MADISON DUDLEY / THE DEPAUW

Between June 5 and June 10 of 1967, the state of Israel launched a highly successful military campaign against Syria, Jordan and Egypt. The Six-Day war ended with the Israelis taking control of the Sinai, the Golan Heights and the West Bank of the Jordan River. This started what we recognize today as the Israel and Palestinian conflict.

The Oscar award winning film from 2012, "The Gatekeepers," details the history of the Shin Bet, Israel’s internal security service. The documentary is centered around in-depth interviews by the six living former heads of the Shin Bet: Ami Ayalon, Avi Dichter, Yuval Diskin, Carmi Gillon, Yaakov Peri and Avraham Shalom. The film also uses archival footage and computer animation to tell the story of the Shin Bet from the Six-Day war up to present day. This is the first time that all former heads of Israel security have spoken publicly.

"The Gatekeepers" was shown to a small group of students Wednesday night in Peeler Art Center in conjunction with the conflict studies department. The event was organized by seniors Alex Alfonso and Sandra Bertin. Alfonso is a conflict studies and religion studies double-major and Bertin is a middle eastern and Islamic studies major.

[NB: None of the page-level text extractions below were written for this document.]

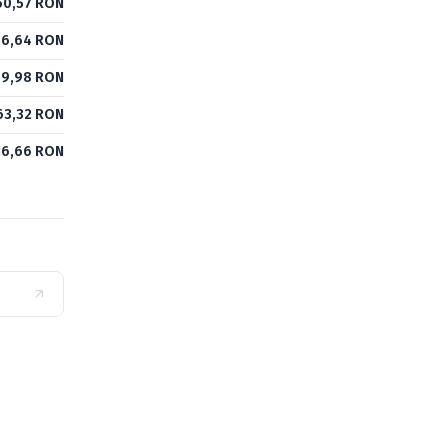
60,57 RON
56,64 RON
9,98 RON
63,32 RON
16,66 RON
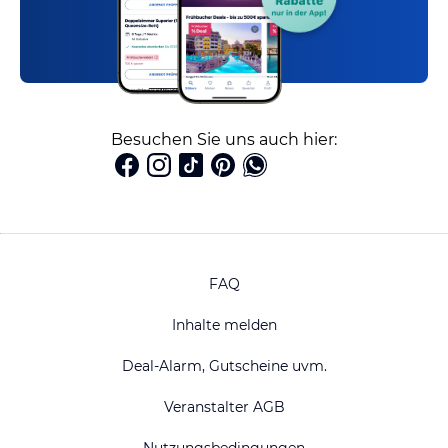
Besuchen Sie uns auch hier:
FAQ
Inhalte melden
Deal-Alarm, Gutscheine uvm.
Veranstalter AGB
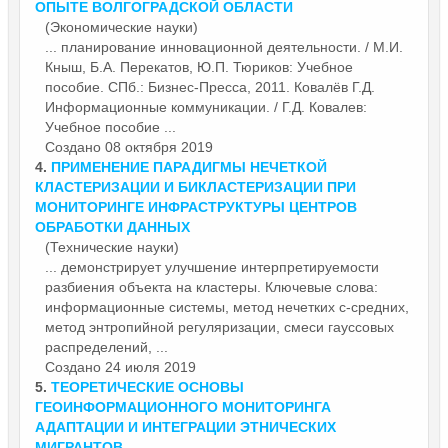
ОПЫТЕ ВОЛГОГРАДСКОЙ ОБЛАСТИ
(Экономические науки)
... планирование инновационной деятельности. / М.И.
Кныш, Б.А. Перекатов, Ю.П. Тюриков: Учебное
пособие. СПб.: Бизнес-Пресса, 2011. Ковалёв Г.Д.
Информационные
коммуникации. / Г.Д. Ковалев:
Учебное пособие ...
Создано 08 октября 2019
4.
ПРИМЕНЕНИЕ ПАРАДИГМЫ НЕЧЕТКОЙ
КЛАСТЕРИЗАЦИИ И БИКЛАСТЕРИЗАЦИИ ПРИ
МОНИТОРИНГЕ ИНФРАСТРУКТУРЫ ЦЕНТРОВ
ОБРАБОТКИ ДАННЫХ
(Технические науки)
... демонстрирует улучшение интерпретируемости
разбиения объекта на кластеры. Ключевые слова:
информационные
системы, метод нечетких c-средних,
метод энтропийной регуляризации, смеси гауссовых
распределений, ...
Создано 24 июля 2019
5.
ТЕОРЕТИЧЕСКИЕ ОСНОВЫ
ГЕОИНФОРМАЦИОННОГО МОНИТОРИНГА
АДАПТАЦИИ И ИНТЕГРАЦИИ ЭТНИЧЕСКИХ
МИГРАНТОВ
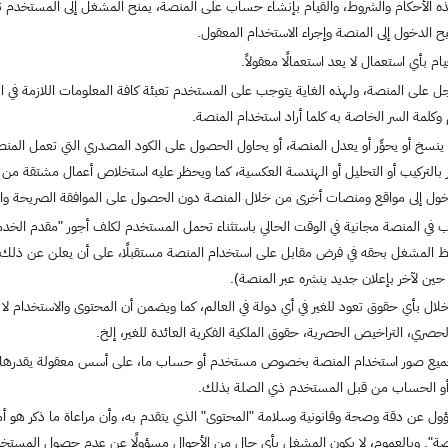
هذه الأحكام والشروط، والقيام بإنشاء حساب على المنصة، يمنح المشغل إلى المستخدم ترخ
تيح الدخول إلى المنصة وإجراء الاستخدام المعقول.
 بأي استعمال لا يعد استعمالًا معقولاً.
على المنصة، ولهذه الغاية يتوجب على المستخدم تعبئة كافة المعلومات اللازمة في
لمة السر الخاصة به كلما أراد استخدام المنصة.
سخ أو يحوِّر أو يعدل المنصة، أو يحاول الحصول على الكود المصدري التي تعمل المنصة
 بالتركيب أو التحليل أو الهندسة العكسية، كما ويحظر عليه استخلاص أعمال مشتقة من أ
الدخول إلى مواقع ومنصات أخرى من خلال المنصة دون الحصول على الموافقة الصريحة 
 المنصة مجانية في الوقت الحالي باستثناء تحمل المستخدم لكلف أجور "مقدم الخدم
 المشغل بحقه في فرض مقابل على استخدام المنصة مستقبلًا، على أن يعلن عن ذلك في الم
ين لآخر بإعلان جديد ينشره عبر المنصة).
ال بأي حقوق تعود للغير في أي دولة في العالم، كما ويضمن أن المحتوى والاستخدام لا 
حصري، التراخيص الحصرية، حقوق الملكية الفكرية العائدة للغير، إلخ.
جميع صور استخدام المنصة بخصوص مستخدم أو حساب ما، على أسس معقولة يقدرها الم
 أو الحساب من قبل المستخدم ذي الصلة بذلك.
ل عن دقة وصحة وقانونية وسلامة "المحتوى" الذي يتقدم به، وأن مراعاة ما ذكر هو أم
لمنصة". وبالعموم، لا يكون المشغل بأي حال من الأحوال مسؤولًا عن عدم حصول المس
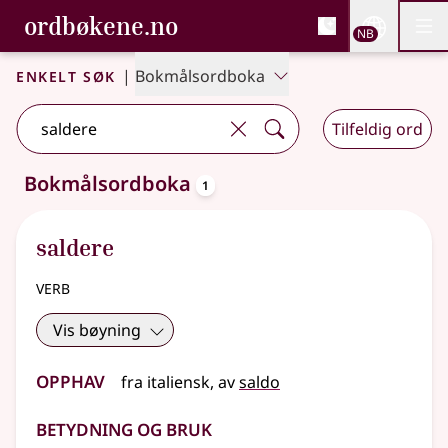
, Bokmålsordboka og N
ordbøkene.no
Nettsi
NB
Men
Gå til hovedinnhold
Tilgjengelighet
Bokmålsordboka og Nynorskordboka
Enkelt søk
|
Bokmålsordboka
Tilfeldig ord
oppslagsord
Bokmålsordboka
1
Ett treff
.
Ytterligere søkeforslag tilgjengelige
saldere
verb
Vis bøyning
Opphav
fra
italiensk
, av
saldo
Betydning og bruk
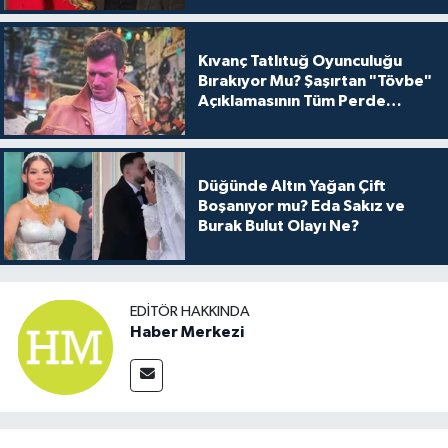
Kıvanç Tatlıtuğ Oyunculuğu
Bırakıyor Mu? Şaşırtan "Tövbe"
Açıklamasının Tüm Perde
Arkası
Düğünde Altın Yağan Çift
Boşanıyor mu? Eda Sakız ve
Burak Bulut Olayı Ne?
EDITÖR HAKKINDA
Haber Merkezi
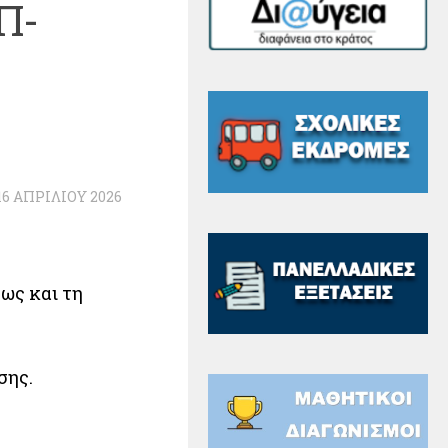
Π-
16 ΑΠΡΙΛΊΟΥ 2026
ως και τη
σης.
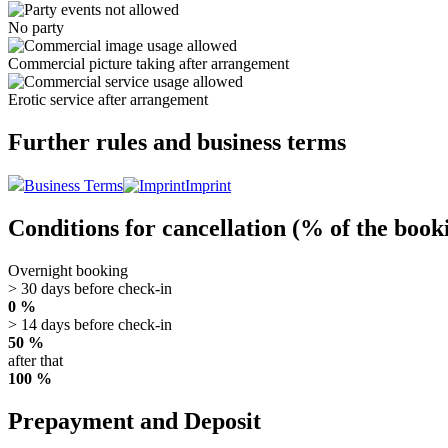
No party
Commercial picture taking after arrangement
Erotic service after arrangement
Further rules and business terms
Business Terms
Imprint
Conditions for cancellation (% of the book
Overnight booking
> 30 days before check-in
0 %
> 14 days before check-in
50 %
after that
100 %
Prepayment and Deposit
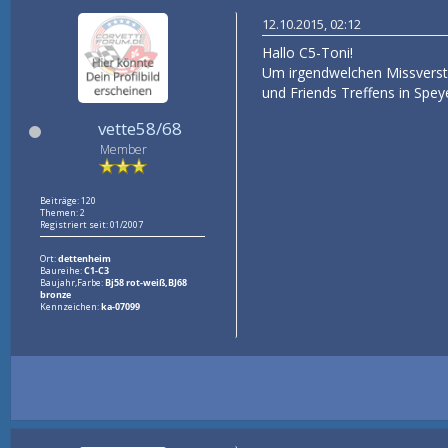
12.10.2015, 02:12
Hallo C5-Toni!
Um irgendwelchen Missverstä
und Friends Treffens in Spey
vette58/68
Member
Beiträge: 120
Themen: 2
Registriert seit: 01/2007
Ort:
dettenheim
Baureihe:
C1-C3
Baujahr,Farbe:
Bj58 rot-weiß,BJ68
bronze
Kennzeichen:
ka-07099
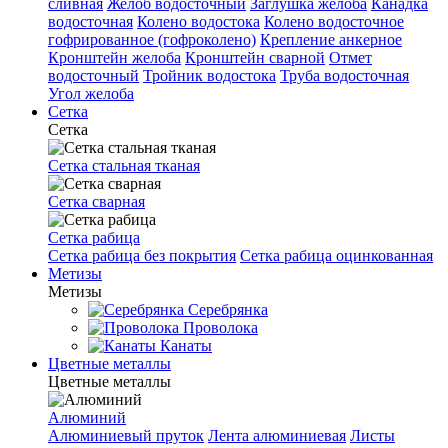
сливная
Желоб водосточный
Заглушка желоба
Канадка
водосточная
Колено водостока
Колено водосточное
гофрированное (гофроколено)
Крепление анкерное
Кронштейн желоба
Кронштейн сварной
Отмет
водосточный
Тройник водостока
Труба водосточная
Угол желоба
Сетка
Сетка
Сетка стальная тканая
Сетка сварная
Сетка рабица
Сетка рабица без покрытия
Сетка рабица оцинкованная
Метизы
Метизы
Серебрянка
Проволока
Канаты
Цветные металлы
Цветные металлы
Алюминий
Алюминиевый пруток
Лента алюминиевая
Листы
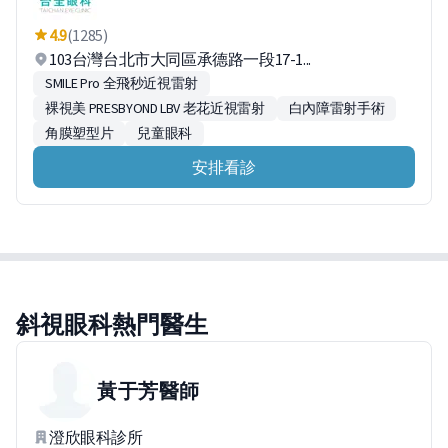
4.9
(1285)
103台灣台北市大同區承德路一段17-1...
SMILE Pro 全飛秒近視雷射
裸視美 PRESBYOND LBV 老花近視雷射
白內障雷射手術
角膜塑型片
兒童眼科
安排看診
斜視眼科熱門醫生
黃于芳
醫師
澄欣眼科診所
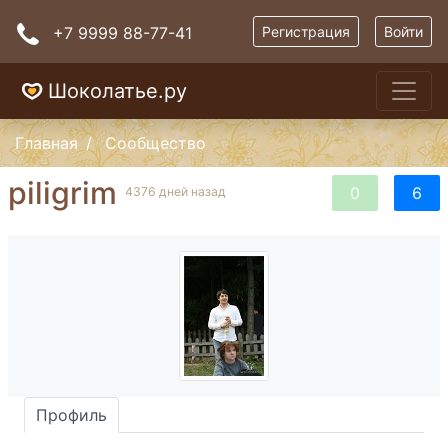
+7 9999 88-77-41
Регистрация
Войти
Шоколатье.ру
Главная
Сообщество
piligrim
0
6
4376 дней назад
Профиль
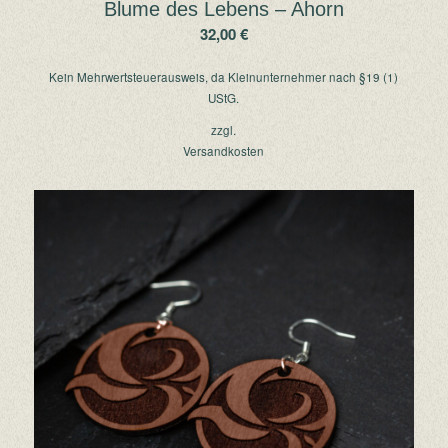
Blume des Lebens – Ahorn
32,00
€
Kein Mehrwertsteuerausweis, da Kleinunternehmer nach §19 (1)
UStG.
zzgl.
Versandkosten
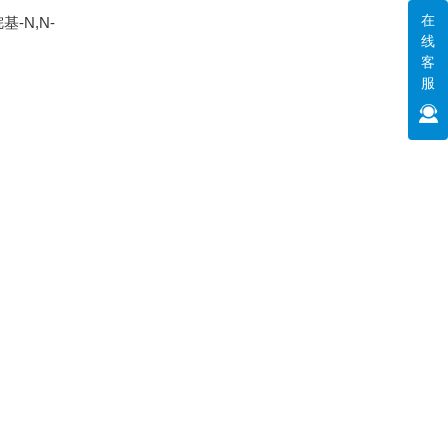
在
-N,N-
线
客
服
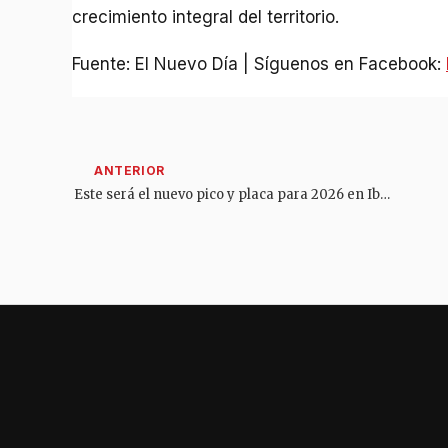
crecimiento integral del territorio.
Fuente: El Nuevo Día | Síguenos en Facebook:
Este será el nuevo pico y placa para 2026 en Ibagué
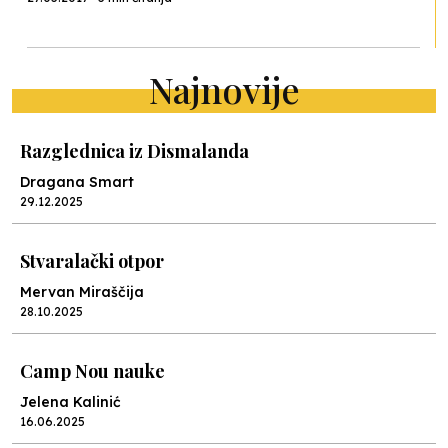
Najnovije
Razglednica iz Dismalanda
Dragana Smart
29.12.2025
Stvaralački otpor
Mervan Miraščija
28.10.2025
Camp Nou nauke
Jelena Kalinić
16.06.2025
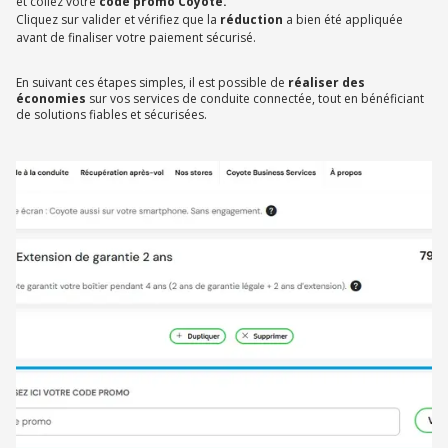
et collez votre
code promo Coyote.
Cliquez sur valider et vérifiez que la
réduction
a bien été appliquée
avant de finaliser votre paiement sécurisé.
En suivant ces étapes simples, il est possible de
réaliser des
économies
sur vos services de conduite connectée, tout en bénéficiant
de solutions fiables et sécurisées.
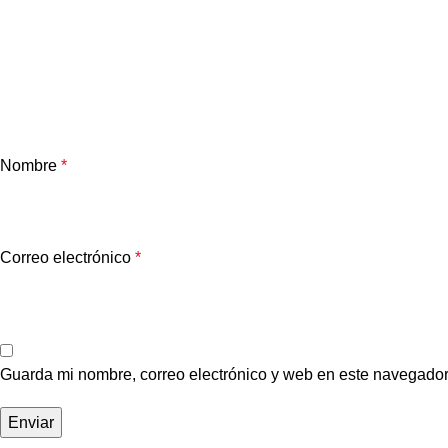
Nombre
*
Correo electrónico
*
Guarda mi nombre, correo electrónico y web en este navegador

Alfonso and Bertin watched "The Gatekeeperstogether and liked it enough to hold a showing for other interested students.

“I felt it was important to show this film because of the resonance the Israeli-Palestinian conflict has on college campuses, especially after the brief war in Gaza this summer,” Alfonso said. “I like to introduce perspectives that complicate issues and make people think about how conflicts are not black and white, but have many shades of gray. “

"The Gatekeepers" only shows the Israeli side of the conflict, with the majority of information being presented coming straight from the interviewees. Even though it gives a one-sided representation, the men who are interviewed understand what they have done, and you see them struggle with the ethics and morality of their actions. 

“I think the six heads of Shin Bet do a great job presenting their roles as simultaneous protectors and oppressors as well as reflecting on their security decisions and their effects on peace processes,” Alfonso said.

Each former head of security discusses their time in their position, from the initial take over of the Palestinian territories to the assignation of Israel President Yitzhak Rabin and to their outlook on Israel and Palestine’s future.

People in the United States tend to see a biased view of conflicts that take place outside of our boarders. The U.S. is an ally with Israel, and so when looking at this issue it seems to many very one-sided. "The Gatekeepers" shows that, even though it is a film that is centered on the Israeli side, there is still sentiment for the Palestinians; there is an acknowledgement that both sides are at fault.

Yuval Diskin, head of the Shin Bet from 2005-2011 said, “one mans terrorist is another man's freedom fighter,” and to some, there is no better way to show the complexity of this clash or cultures.

“My main take away is that peace is a strangely violent concept,” Bertin said. “It's mind blowing how even the discussion of peace causes such violent reactions.”

“I really loved the movie because of its unique look into the Israel-Palestine conflict," first-year JP Sieck, who viewed the movie on Wednesday night, said. “I think it's really easy to assume it's an easily fixable problem but this movie offered up another view—a view where both the Israeli and Palestinian side were shown doing harm.”

“The film is important to show because it is a one of a kind insight into the security dilemmas of modern conflicts,” Bertin said. "Also I find that our campus is not very engaged in this particular issue, which is an issue I am very passionate about.”

Another Israeli-Palestinian related event will be put on by Compton Intern Amanda Buening on April 16th. It will be a Conflict Kitchen style event where participants will eat Middle Eastern food and discuss the conflict in a safe environment.

Conflict Studies is also planning to bring Gershon Baskin in two weeks, on the 21st, to speak about his role as a peace activist in Israel. He is one of the few Israelis to make direct contact with Hamas, without Israeli government approval, and has helped to secure the release of IDF soldier Gilad Schalit.